Today is the day of results of Greece referendum which could change Europe and world polity in unimaginable ways. Few imagined that we could actually stare at a Greece exit from Europe. But we have it right here. Lot is being written and lot is going to follow. Keep tuned.
Meanwhile, an interesting (and updated) take on Ireland vs Iceland. Being a member of ECB, Ireland fared better in 2008 but Iceland did better over a long run as it did not have the support of a central bank!
The story of Iceland and Ireland in the first decade of the century offers some rather obvious lessons. The entry of global finance into a small open economy, especially if invited by the government through low taxes, regulation and supervision, can bring great riches in the short run but at a substantial cost. The real economy is distorted in an unsustainable way; ethics in both the business as well as the public sector suffer; white collar crimes arise; and the balance sheets of not only the private sector but also the public sector are put at risk when a crisis hits the world of global finance or traders become concerned about a particular country.

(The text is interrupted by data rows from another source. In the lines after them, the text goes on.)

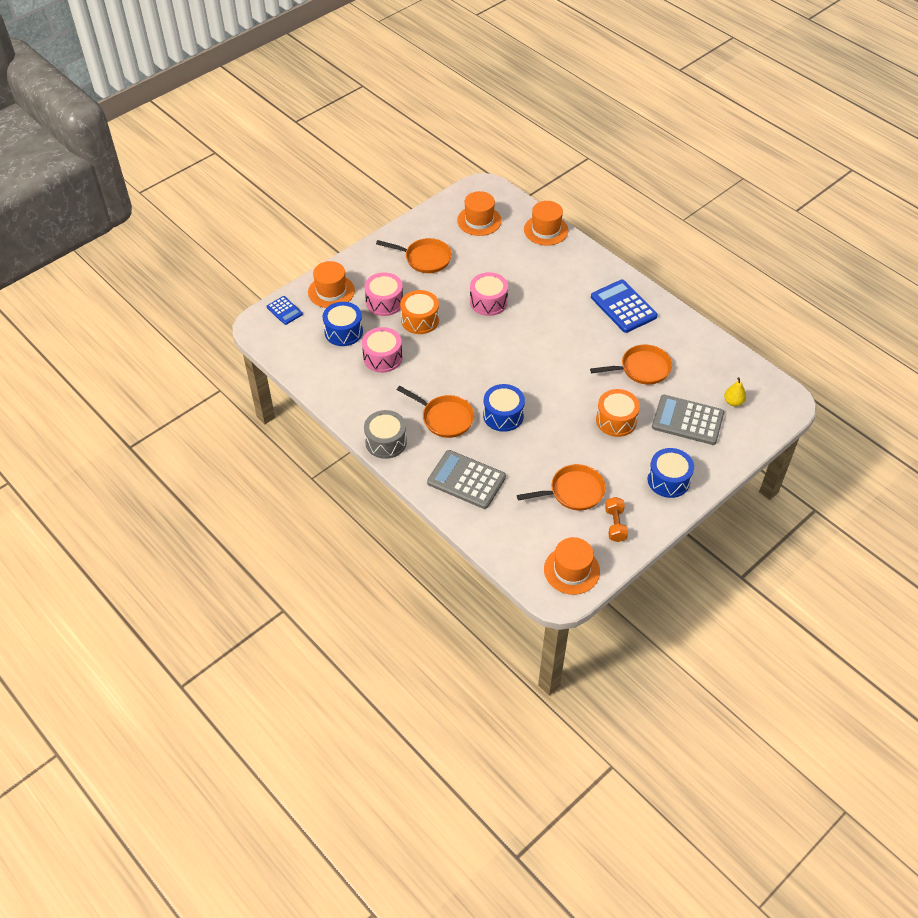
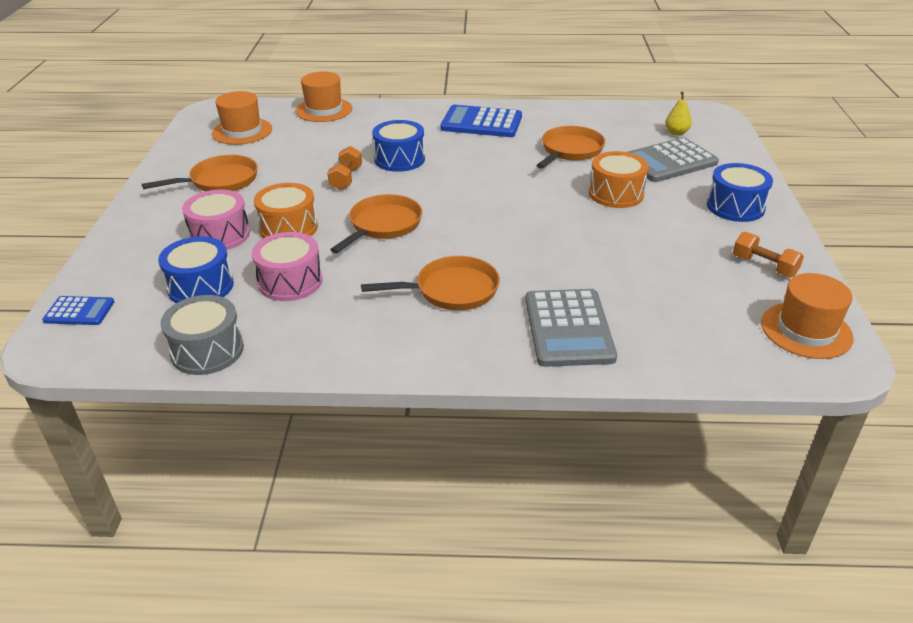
camera: 45 degrees left, 15 degrees down
orange hat [308,261,355,308] -> none
grey drum [364,410,407,459] -> grey drum moved to [160,295,244,375]
grey calculator [427,450,506,509] -> grey calculator turned 75 degrees counterclockwise [525,289,617,367]
pink drum [470,272,508,316] -> orange dumbbell [327,146,362,190]
blue drum [483,384,525,432] -> blue drum moved to [372,120,425,172]
orange pan [517,464,606,510] -> orange pan moved to [330,194,422,254]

Differences in currency arrangements affected the mechanisms of the boom and the collapse; the current account deficit during the boom was greater in Iceland, real wages fell more in Iceland when the currency depreciated but unemployment rose less. Iceland’s banks collapsed because they did not have a lender of last resort in euros as did the Irish banks, but their collapse and the ensuing capital controls shifted the burden of debt restructuring onto foreign creditors to a much greater extent than in Ireland.

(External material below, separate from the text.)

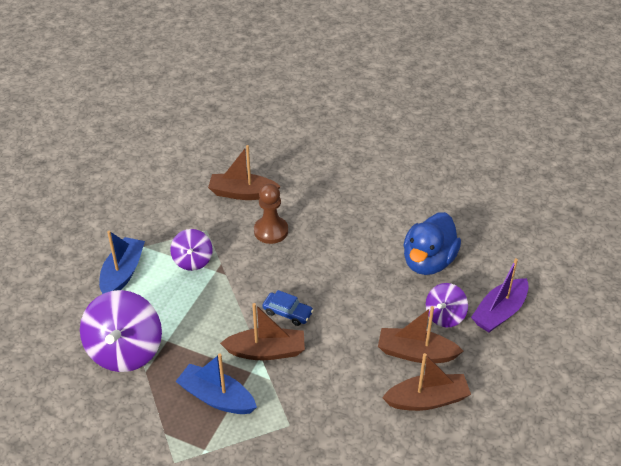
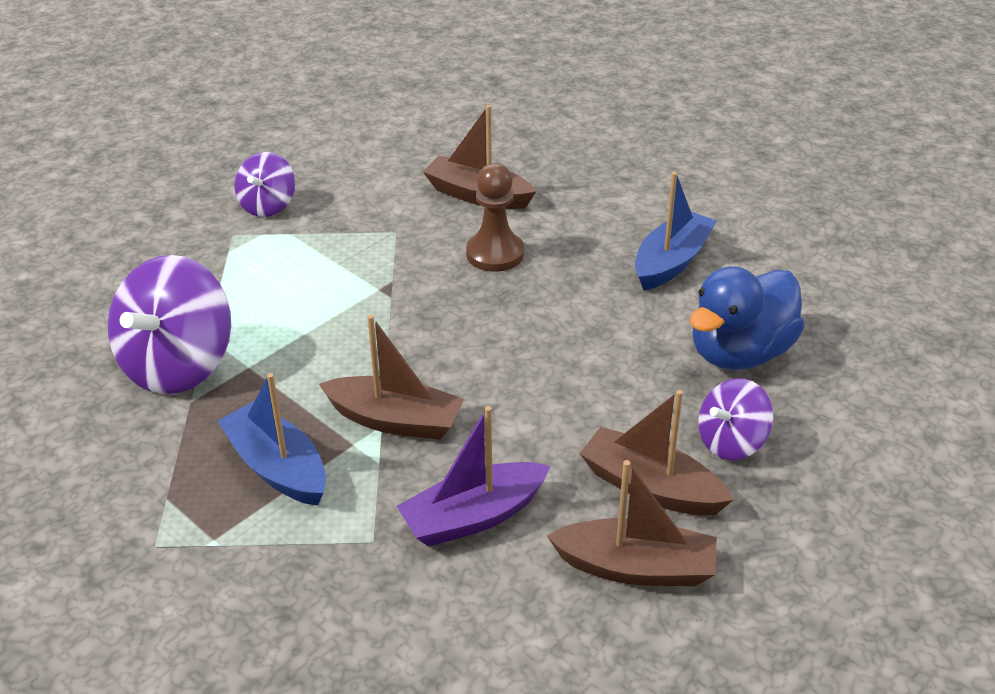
camera: 20 degrees right, 5 degrees down
blue boat [99,231,145,294] -> blue boat moved to [635,172,717,291]
purple spinning top [170,229,213,271] -> purple spinning top moved to [234,152,295,217]
blue car [262,290,313,326] -> none
purple boat [471,258,529,332] -> purple boat moved to [397,406,550,547]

An interesting example of how a country actually is better off without central bank intervention. Most of Iceland focus has been on it not having Euro as currency.But not much attention on how its central bank was unable to create much further damage. It had a central bank but was unable to do anything given the huge size of the banking mess.
As Grrece looks at exit, so other members should also think through their options, Ironically, the events actually push more attention on members other than Greece. May be also evaluate the role of their central banks as well.